(Beginning of Exercise material)

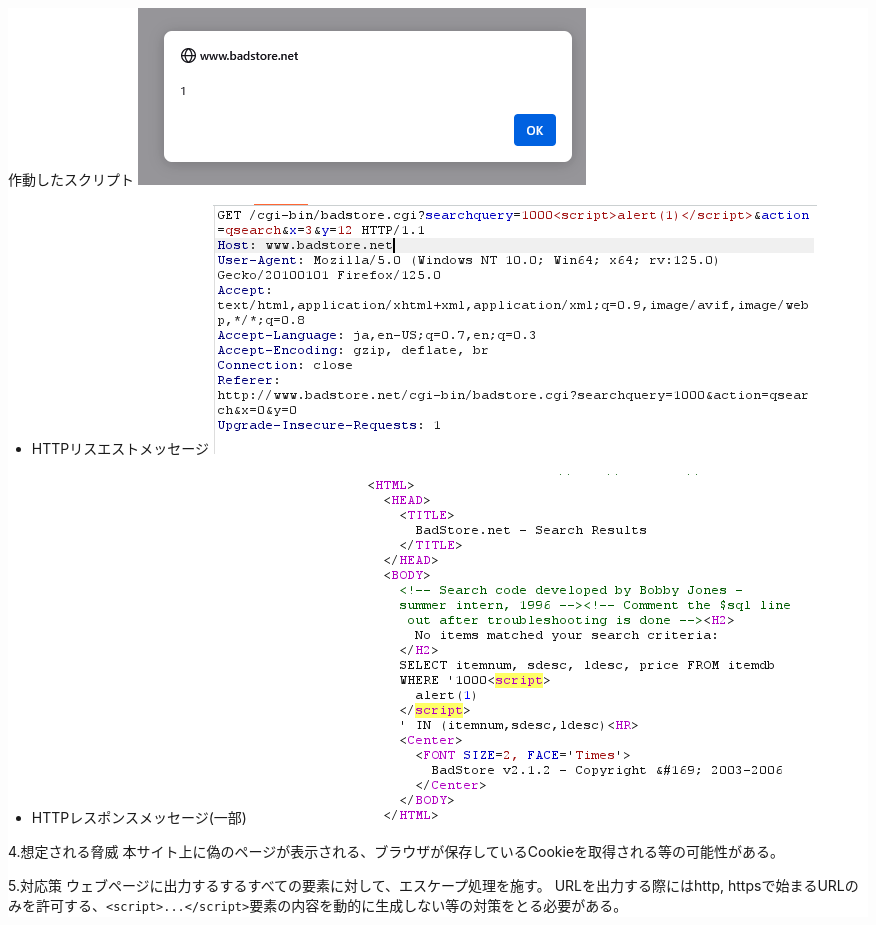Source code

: 作動したスクリプト
![alt text](image-54.png )
- HTTPリスエストメッセージ
![alt text](image-15.png )
  
- HTTPレスポンスメッセージ(一部)
![alt text](image-16.png )
  
4.想定される脅威
本サイト上に偽のページが表示される、ブラウザが保存しているCookieを取得される等の可能性がある。
  
5.対応策
ウェブページに出力するするすべての要素に対して、エスケープ処理を施す。
URLを出力する際にはhttp, httpsで始まるURLのみを許可する、```<script>...</script>```要素の内容を動的に生成しない等の対策をとる必要がある。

(End of Exercise material)

■ **Directions**: Find the lines above holding the word "text" and show them.

■ **Exercise answer**:
![alt text](image-54.png )
![alt text](image-15.png )
![alt text](image-16.png )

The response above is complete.